Whether your hobby is painting, embroidering, or collecting stamps, you don’t need an Etsy store to validate how you spend your time.

Slate recently published a piece about “hustle culture,” which pushes young people to monetize their passions. The current rise-and-grind generation has been raised by adults who want their children to build their careers doing what they love.

This can take many forms, from selling cross-stitching on commission to turning a love of knitting into a designer label. Profiting from what you love can be a tremendously positive endeavour.

Satisfaction in your professional life goes a long way toward personal happiness. Young people today struggle with millennial burnout as a result of their obsession with achievement and competition.

Constant pressure to turn your time and energy into LinkedIn entries can funnel time away from passions and skills that bring people relaxation.

If a person can earn an income from activities they enjoy—whether it serves as their main income source or a side hustle—they may find themselves more satisfied and empowered by their professional accomplishments, facing less risk of burnout.

However, while many are lucky enough to turn their hobbies into work, it’s unrealistic for every person to do so, and that expectation should be moderated.

The habit of turning hobbies into full-time work shows passion and creativity. But it also shows increasing economic precarity for youth. People are being driven to become self-made entrepreneurs, but not everybody can reach Elon Musk’s level of success.

Some hobbies are more profitable than others. Not every person will be successful selling their wares in the same way not every start-up or business concept will be successful.

Monetizing our spare time can be dangerous. It encourages a culture of relentless busyness that can strip the joy from hobbies in a person’s pursuit of financial success.
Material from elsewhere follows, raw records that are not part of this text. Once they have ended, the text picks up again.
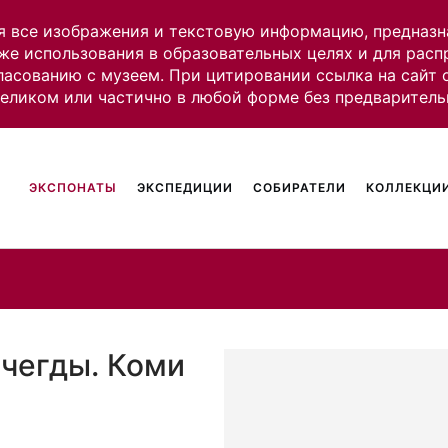
я все изображения и текстовую информацию, предназн
же использования в образовательных целях и для рас
ласованию с музеем. При цитировании ссылка на сайт
целиком или частично в любой форме без предваритель
ЭКСПОНАТЫ
ЭКСПЕДИЦИИ
СОБИРАТЕЛИ
КОЛЛЕКЦИИ
ычегды. Коми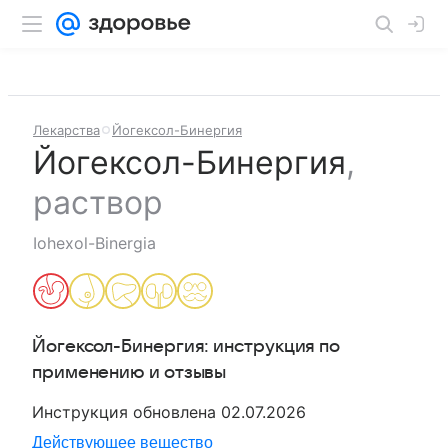
Лекарства
Йогексол-Бинергия
Йогексол-Бинергия
,
раствор
Iohexol-Binergia
Йогексол-Бинергия
: инструкция по
применению и отзывы
Инструкция обновлена
02.07.2026
Действующее вещество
An artist forced to only paint family portraits on commission might be taking time, energy, and resources away from subjects that inspire them.

We should better appreciate the boundary between workplace responsibilities and leisure activities. When you feel forced to blur the line between the two, your work can become your life and you might begin to dread what you love.

Efficiency doesn’t have to be the bottom line. Our hobbies aren’t only worth our time when they’re financially productive.

Instead of measuring happiness by paystubs alone, we need to remember the purpose of hobbies: keeping people fulfilled, creative, and balanced.

Not every stress-baker needs to open a bakery. Turning your passion into profit should be seen as an option, not a rule.